--- start Extract provided ---

By Donna S. Robinson | March 7, 2012

Laurie Goodman of Amherst Securities Group LP is one of the most respected housing market analysts around today. A quick Google of "Laurie Goodman Housing Crisis" will bring up a number of recent articles about her analysis of the housing market.

Death spiral: Is housing headed to the Grim Reaper? © John Takai - Fotolia.com

Recently Laurie testified before congress on the state of the U.S. housing market. In her testimony, a copy of which is available here, she said, in September of 2011, that if housing prices fall another 10%, the housing market would likely see a "death spiral" of falling property values and resulting defaults, as more and more home owners watch their property value drop well below what they owe on their mortgage.

Her report also stated that "Loan To Value is now the primary predictor of loan default. Thus, the more a given property drops in value, the more likely the borrower is to default on the mortgage, regardless of their ability to pay". Her analysis is predicting that 8 to 10 million foreclosures will happen over the next 6 years or so.

--- end Extract provided ---
--- start Records supplied ---

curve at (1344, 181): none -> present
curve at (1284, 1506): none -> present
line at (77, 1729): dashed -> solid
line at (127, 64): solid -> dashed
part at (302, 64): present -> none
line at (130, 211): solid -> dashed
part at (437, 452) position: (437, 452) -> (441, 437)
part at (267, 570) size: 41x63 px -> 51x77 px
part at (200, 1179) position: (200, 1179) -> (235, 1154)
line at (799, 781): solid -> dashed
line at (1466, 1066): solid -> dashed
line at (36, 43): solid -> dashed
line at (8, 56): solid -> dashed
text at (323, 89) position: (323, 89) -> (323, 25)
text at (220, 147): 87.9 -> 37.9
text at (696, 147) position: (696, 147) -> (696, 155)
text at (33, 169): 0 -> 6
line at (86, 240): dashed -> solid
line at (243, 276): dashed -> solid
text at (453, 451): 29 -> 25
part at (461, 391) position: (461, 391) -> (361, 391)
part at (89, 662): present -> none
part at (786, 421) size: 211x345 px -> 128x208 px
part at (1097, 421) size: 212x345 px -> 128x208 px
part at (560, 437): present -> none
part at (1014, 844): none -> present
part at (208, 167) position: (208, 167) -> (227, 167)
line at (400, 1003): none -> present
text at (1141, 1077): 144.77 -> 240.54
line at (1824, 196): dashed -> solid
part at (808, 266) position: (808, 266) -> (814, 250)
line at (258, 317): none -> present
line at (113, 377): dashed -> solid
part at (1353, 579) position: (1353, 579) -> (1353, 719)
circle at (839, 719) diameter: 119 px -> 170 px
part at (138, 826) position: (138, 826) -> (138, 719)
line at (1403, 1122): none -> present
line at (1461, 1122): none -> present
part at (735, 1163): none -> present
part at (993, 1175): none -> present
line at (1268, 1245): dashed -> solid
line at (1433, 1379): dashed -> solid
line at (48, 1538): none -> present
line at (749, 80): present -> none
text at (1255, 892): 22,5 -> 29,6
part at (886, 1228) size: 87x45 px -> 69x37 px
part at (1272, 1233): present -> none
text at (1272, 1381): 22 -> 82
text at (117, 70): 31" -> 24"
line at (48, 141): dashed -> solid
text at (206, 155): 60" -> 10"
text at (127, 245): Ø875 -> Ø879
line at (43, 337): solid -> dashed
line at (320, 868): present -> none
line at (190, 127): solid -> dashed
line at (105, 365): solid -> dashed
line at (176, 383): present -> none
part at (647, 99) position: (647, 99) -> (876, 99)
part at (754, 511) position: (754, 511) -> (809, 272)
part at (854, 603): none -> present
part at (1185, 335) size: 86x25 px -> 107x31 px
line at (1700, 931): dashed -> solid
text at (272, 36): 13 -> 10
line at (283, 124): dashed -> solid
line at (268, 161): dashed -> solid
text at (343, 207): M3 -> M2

--- end Records supplied ---

[Problem set]:
• 1. In the article on Laurie Goodman's housing market analysis, how many foreclosures does her analysis predict, and over what period?
• 2. Carry on the article about Laurie Goodman's housing market analysis from its last sentence.

[Responses to the exercise]:
• 1. 8 to 10 million foreclosures over the next 6 years or so.

• 2.
At the end of 2011, 3 months after Laurie Goodman testified before congress, the most recent Case-Schiller report dated February 28, 2012, shows that housing prices have continued to fall some 3.8% during the 4th quarter of 2011 alone. At this rate, it would only take a few more months of bad housing data for some markets like Atlanta to reach Goodman's 10% threshold.

In her report, Goodman pointed out in detail that there is also a serious supply-demand problem, and recommended that the government institute a program to sell off blocks of bulk REO properties to investors, as a way to help create demand and get these foreclosed properties off of the government books. Fannie and Freddie are losing billions in taxpayer dollars, and something must be done to get rid of the REO's they already own, before hundreds of thousands more hit their books.

With Goodman's recommendations in mind, the FHFA has instituted a bulk REO sale program, with a pilot project that is rolling out now. This program has identified several major cities with hundreds of REO properties that have been targeted for sale in a block of several hundred or more, to large, well qualified investors. Atlanta, GA, my home town, happens to be at the top of this list, with an initial block of 572 properties currently being offered for sale.

In December of 2011 the Case-Schiller Index said that home prices in Atlanta had fallen a chart topping 11.7% over the past year. With this kind of price erosion, it's easy to understand why Atlanta would top the list of markets targeted for a bulk REO sale.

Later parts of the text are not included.